Like the Commissioner, we also take the view that it would be taking too narrow a view of the Company’s business to say that because the type of service provided under a contract has changed there must have been a cessation of the original business and the commencement of another. To earn income by providing services under long term contracts appears to constitute a business within which there can be room for changes in the nature of the services rendered and the manner as well as the capacity in which they are provided. It would be unrealistic to subdivide the classification of the business of a trading company to such a fine point that every time when a change occurs in the nature of any business within an object clause of its Memorandum of Association there is a cessation of such business.

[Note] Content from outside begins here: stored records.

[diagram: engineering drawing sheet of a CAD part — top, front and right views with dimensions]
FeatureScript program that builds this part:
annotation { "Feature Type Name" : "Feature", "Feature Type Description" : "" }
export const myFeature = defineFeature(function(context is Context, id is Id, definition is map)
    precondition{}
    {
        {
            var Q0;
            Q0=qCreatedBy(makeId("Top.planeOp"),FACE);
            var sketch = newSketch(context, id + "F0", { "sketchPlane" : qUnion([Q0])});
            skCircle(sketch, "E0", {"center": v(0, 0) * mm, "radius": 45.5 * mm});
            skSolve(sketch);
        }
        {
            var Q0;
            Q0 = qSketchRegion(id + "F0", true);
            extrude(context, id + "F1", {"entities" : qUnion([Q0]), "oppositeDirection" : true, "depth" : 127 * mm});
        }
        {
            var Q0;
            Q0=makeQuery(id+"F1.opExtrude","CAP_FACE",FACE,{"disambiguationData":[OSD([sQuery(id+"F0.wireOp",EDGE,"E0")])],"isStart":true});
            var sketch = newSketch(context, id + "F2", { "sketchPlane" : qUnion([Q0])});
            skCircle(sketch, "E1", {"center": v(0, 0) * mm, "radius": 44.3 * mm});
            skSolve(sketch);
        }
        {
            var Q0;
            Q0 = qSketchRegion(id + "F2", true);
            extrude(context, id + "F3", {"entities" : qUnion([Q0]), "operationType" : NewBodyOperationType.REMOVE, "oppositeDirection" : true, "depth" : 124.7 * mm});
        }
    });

The commencement or cessation of a business is a question of fact and in this respect we find among the documents submitted to us by the Company a letter dated the 10th January 1974 setting out the prices offered by one of the buyers for the purchase of logs from N.A.K. for the month of December 1973, long after the Company is supposed to have ceased to deal with N.A.K. The existence of such a letter was never satisfactorily explained to us. Then there is the fact that in the minutes of the Board Meeting held on the 20th January 1973, more than 7 months after the business had supposedly ceased, all that was recorded was that the “Sales Agreement” with N.A.K. Co. Ltd. had not been renewed. No mention was made that the business had ceased—a fact which could have been easily proved by calling a director or officer of the Company. In the circumstances, we have been left with considerable doubt in our mind, and we must hold that the Company has failed to discharge the onus of proving that there was a cessation in the Company’s business as claimed.